→ About this exercise
Print the lines in the listing below that fall between the line with "- Valerie S." and the line with "Fri Oct 01, 2010 3:41 am", those two lines included, exactly as they stand and with nothing else.

*** The data ***

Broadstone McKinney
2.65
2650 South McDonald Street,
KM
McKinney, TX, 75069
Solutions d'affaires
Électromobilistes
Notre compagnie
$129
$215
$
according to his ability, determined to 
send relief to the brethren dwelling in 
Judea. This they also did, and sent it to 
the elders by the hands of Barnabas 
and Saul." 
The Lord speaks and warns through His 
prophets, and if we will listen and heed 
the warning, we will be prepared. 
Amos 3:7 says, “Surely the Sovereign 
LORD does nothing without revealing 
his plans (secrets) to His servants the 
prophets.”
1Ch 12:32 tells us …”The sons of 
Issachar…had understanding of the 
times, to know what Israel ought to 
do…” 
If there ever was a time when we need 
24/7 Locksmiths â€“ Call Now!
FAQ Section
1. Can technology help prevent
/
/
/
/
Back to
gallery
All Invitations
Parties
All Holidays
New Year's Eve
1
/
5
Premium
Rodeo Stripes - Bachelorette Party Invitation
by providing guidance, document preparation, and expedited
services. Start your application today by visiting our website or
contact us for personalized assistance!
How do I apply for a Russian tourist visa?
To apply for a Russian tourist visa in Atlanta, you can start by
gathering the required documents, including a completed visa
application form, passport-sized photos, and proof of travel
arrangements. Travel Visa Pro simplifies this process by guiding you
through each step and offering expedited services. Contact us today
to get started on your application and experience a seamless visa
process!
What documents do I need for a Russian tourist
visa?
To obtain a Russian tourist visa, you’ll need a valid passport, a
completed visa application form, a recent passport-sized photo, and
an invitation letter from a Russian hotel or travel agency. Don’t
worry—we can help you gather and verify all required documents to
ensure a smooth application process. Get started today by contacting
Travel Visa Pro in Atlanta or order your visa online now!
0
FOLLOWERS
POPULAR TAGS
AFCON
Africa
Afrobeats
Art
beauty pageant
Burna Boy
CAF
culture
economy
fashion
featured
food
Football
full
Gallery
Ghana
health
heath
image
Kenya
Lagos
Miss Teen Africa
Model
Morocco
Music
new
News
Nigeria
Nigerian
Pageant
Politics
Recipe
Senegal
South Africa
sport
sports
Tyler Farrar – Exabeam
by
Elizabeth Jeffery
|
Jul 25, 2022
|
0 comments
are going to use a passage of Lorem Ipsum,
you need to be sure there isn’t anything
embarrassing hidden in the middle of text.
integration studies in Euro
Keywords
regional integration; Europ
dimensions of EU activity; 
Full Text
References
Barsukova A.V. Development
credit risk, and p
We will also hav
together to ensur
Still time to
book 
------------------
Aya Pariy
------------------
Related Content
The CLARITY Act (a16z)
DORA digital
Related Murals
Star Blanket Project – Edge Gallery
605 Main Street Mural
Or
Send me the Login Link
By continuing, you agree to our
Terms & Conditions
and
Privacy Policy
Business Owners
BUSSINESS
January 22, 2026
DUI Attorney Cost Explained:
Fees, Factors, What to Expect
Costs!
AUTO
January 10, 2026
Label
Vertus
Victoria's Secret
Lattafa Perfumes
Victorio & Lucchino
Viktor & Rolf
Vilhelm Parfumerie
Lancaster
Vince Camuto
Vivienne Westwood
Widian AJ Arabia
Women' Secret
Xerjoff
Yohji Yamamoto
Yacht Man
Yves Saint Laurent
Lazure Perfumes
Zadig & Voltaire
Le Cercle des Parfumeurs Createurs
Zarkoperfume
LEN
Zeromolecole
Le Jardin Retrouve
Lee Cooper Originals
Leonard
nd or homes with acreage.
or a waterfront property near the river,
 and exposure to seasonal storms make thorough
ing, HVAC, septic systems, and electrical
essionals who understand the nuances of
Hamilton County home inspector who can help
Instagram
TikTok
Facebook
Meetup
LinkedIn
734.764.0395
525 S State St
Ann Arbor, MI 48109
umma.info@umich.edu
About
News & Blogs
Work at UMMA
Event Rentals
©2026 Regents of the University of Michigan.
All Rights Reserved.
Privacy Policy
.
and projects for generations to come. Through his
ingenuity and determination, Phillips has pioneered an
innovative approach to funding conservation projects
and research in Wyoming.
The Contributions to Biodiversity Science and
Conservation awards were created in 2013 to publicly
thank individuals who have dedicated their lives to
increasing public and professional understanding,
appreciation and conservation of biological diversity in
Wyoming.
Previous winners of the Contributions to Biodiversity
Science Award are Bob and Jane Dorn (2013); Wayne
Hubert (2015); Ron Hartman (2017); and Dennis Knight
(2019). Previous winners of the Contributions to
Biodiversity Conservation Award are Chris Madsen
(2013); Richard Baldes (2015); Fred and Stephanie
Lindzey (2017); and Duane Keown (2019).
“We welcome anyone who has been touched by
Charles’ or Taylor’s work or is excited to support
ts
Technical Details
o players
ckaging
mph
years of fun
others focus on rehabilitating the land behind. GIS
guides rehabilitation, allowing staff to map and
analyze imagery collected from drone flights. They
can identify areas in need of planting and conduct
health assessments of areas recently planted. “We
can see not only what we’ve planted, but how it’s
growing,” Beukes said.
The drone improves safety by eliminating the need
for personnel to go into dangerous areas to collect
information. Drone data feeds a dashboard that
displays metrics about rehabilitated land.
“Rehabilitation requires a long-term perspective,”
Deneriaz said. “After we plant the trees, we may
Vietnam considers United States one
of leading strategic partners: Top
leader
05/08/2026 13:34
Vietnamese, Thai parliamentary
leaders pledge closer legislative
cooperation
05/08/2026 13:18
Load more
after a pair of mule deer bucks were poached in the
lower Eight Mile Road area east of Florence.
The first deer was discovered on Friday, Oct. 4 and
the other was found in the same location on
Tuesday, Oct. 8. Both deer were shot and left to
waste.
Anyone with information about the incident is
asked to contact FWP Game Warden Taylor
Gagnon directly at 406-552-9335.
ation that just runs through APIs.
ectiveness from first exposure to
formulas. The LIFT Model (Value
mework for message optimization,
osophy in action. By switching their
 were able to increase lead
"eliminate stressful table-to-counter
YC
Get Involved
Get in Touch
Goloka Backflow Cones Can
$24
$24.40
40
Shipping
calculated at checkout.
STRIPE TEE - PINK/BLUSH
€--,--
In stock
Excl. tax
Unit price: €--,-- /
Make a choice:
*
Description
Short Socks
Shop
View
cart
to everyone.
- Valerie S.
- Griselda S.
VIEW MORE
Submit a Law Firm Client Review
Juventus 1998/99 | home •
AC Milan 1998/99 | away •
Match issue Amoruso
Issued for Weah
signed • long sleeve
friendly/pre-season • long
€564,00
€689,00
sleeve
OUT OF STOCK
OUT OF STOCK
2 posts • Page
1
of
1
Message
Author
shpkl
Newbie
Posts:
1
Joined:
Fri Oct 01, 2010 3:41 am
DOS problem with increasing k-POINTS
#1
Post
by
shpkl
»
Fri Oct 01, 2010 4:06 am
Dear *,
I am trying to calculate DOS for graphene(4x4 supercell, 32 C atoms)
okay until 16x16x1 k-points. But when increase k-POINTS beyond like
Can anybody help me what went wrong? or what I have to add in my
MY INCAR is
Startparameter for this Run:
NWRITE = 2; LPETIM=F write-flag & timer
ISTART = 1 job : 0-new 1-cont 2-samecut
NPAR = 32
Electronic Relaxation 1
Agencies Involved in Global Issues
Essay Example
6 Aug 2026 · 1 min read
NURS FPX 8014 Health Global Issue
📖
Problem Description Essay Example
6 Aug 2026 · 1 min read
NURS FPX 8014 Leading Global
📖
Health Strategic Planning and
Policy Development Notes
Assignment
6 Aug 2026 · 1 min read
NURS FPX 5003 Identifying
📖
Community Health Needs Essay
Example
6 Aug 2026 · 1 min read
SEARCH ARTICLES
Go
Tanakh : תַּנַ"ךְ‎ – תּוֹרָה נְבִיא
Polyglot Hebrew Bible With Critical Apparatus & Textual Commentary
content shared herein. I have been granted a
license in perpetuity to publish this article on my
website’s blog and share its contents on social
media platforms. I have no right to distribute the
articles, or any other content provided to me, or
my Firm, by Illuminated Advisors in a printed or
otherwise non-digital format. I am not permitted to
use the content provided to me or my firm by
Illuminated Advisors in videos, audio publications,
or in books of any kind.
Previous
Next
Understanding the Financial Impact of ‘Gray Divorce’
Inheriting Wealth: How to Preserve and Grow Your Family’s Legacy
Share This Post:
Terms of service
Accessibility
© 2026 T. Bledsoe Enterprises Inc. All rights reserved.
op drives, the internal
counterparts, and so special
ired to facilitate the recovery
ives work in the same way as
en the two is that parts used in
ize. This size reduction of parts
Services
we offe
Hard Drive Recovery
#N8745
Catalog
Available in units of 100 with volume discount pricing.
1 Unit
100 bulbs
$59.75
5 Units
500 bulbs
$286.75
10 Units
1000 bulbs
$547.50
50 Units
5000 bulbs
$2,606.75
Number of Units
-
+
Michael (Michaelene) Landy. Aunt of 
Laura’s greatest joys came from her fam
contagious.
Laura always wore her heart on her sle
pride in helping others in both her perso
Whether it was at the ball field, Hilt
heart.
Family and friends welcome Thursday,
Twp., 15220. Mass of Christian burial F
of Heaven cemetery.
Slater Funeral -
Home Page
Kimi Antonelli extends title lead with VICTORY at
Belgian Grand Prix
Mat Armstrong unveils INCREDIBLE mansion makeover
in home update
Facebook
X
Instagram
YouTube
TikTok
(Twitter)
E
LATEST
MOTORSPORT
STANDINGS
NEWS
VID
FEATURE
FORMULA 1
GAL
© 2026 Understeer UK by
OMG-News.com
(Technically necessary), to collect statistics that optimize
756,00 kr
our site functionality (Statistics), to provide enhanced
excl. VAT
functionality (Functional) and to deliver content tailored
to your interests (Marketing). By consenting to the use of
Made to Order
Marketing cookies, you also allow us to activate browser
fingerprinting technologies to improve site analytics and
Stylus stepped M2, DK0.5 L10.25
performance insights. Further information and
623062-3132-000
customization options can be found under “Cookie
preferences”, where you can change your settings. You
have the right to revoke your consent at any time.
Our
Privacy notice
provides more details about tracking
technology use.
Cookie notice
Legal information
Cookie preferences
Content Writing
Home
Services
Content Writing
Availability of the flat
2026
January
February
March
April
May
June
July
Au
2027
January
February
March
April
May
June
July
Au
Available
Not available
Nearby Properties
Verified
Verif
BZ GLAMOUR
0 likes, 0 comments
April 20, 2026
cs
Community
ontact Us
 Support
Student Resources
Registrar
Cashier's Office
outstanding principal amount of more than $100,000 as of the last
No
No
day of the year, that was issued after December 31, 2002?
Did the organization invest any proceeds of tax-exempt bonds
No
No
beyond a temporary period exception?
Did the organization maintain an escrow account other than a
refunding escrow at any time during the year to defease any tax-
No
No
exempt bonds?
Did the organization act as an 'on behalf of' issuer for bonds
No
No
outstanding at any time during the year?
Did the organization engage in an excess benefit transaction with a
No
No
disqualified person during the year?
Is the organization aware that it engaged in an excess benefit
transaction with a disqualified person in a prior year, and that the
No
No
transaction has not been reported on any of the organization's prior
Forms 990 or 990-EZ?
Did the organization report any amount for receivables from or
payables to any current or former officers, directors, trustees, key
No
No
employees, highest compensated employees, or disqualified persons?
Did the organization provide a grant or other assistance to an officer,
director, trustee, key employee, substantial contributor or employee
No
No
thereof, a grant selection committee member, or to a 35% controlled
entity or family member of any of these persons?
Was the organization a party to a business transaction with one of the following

*** End of The data ***

→ Answer section
- Valerie S.
- Griselda S.
VIEW MORE
Submit a Law Firm Client Review
Juventus 1998/99 | home •
AC Milan 1998/99 | away •
Match issue Amoruso
Issued for Weah
signed • long sleeve
friendly/pre-season • long
€564,00
€689,00
sleeve
OUT OF STOCK
OUT OF STOCK
2 posts • Page
1
of
1
Message
Author
shpkl
Newbie
Posts:
1
Joined:
Fri Oct 01, 2010 3:41 am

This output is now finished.